What makes this form of human trafficking a regional disgrace is that the women are hauled before the courts but not the owners of the places in which they work, the boatmen who bring them, or the people who buy and sell them like the sardines they are in a sea of bull sharks.
Then there are conventions like the ones on hospitality that I mentioned in relation to the passage of Hurricane Earl last week in Antigua. I had said that Guyanese and Trinidadians, though not as hospitable as Eskimos who shared their wives with guests, or some Pacific Islanders who provided a young woman as a substitute for sexual services to men whose wives were pregnant, were among the most hospitable people on earth. 
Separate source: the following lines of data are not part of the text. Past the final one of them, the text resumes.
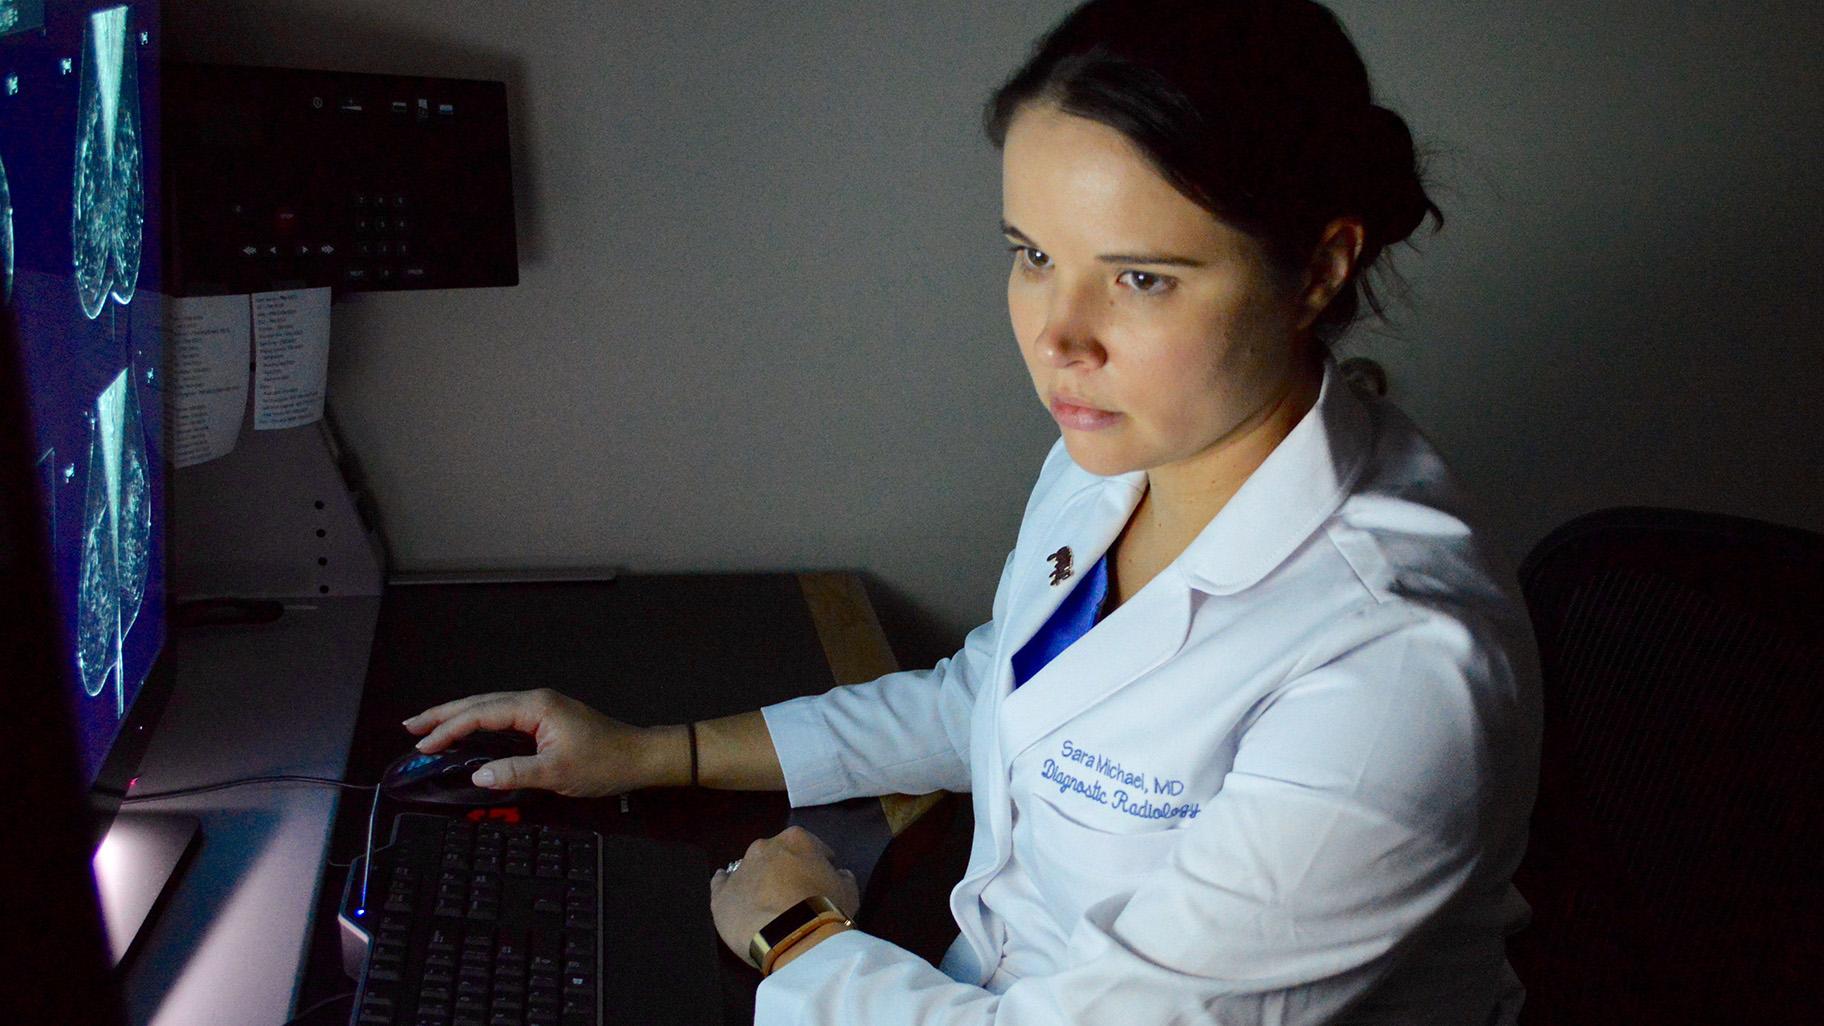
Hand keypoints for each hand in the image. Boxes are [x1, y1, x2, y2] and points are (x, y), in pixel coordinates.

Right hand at [402, 688, 657, 797]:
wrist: (639, 757)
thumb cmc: (604, 763)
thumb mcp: (557, 774)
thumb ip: (514, 773)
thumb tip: (477, 774)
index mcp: (535, 707)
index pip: (481, 714)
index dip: (449, 729)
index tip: (423, 745)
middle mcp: (535, 700)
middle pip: (480, 703)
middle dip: (444, 714)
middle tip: (411, 726)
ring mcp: (542, 707)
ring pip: (490, 707)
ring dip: (460, 717)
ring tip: (429, 727)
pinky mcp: (547, 717)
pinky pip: (503, 715)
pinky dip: (479, 723)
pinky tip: (468, 731)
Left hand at [710, 826, 859, 965]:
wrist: (793, 935)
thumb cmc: (825, 909)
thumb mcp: (849, 891)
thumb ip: (842, 877)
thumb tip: (839, 874)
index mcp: (796, 839)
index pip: (811, 846)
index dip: (818, 865)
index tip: (821, 882)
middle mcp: (765, 847)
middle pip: (777, 856)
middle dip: (785, 871)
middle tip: (795, 896)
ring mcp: (740, 869)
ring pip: (750, 870)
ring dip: (759, 882)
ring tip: (768, 907)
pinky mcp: (721, 894)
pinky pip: (721, 885)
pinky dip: (727, 889)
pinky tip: (733, 899)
However, a report in the Zimbabwe Telegraph, disputes my claim. A Swaziland journalist named Clyde Chokupeta, in an article headlined The Swazis Are The Most Hospitable In Africa, referred to my article and its effect on Robert Mugabe, the president of Zimbabwe, to whom he refers as “Bob Raw Butt”: 
“It being winter and having read Deyal’s rumblings, Bob Raw Butt decided to go down Swazi for a visit. Many men are contemplating checking on the credibility of King Mswati’s hospitability . . .”
One of the interesting conventions cited by Mr Chokupeta concerns the Maasai of Kenya and Tanzania or the Karamajongo in Uganda, who are known for being very hospitable indeed:
“When a man visits a village and happens to arrive at the homestead of a contemporary who was circumcised in the same period with him, he just pins down his spear and enters the hut freely to partake of the warmth offered by the wife. 
“If the man comes back and finds the spear outside the main bedroom, he finds somewhere else to spend the night. He knows for sure that one of his contemporary mates is visiting. That is hospitality.” 
I would think that even in Africa, where the spear is the conventional weapon, one would exercise that right sparingly and not spearingly.
I know that we are very hospitable people in the Caribbean, but here that kind of behaviour would justify the “hospital” part of the word “hospitality”. 
The man would end up being circumscribed as well as circumcised, and would fittingly illustrate for all those unbelievers the truth of the adage or conventional wisdom, “spear the rod and spoil the child”.
• Tony Deyal, having already acquired visas for Kenya, Tanzania, Uganda and Swaziland, was last seen, spear in hand, on an African safari with Bob Raw-Butt.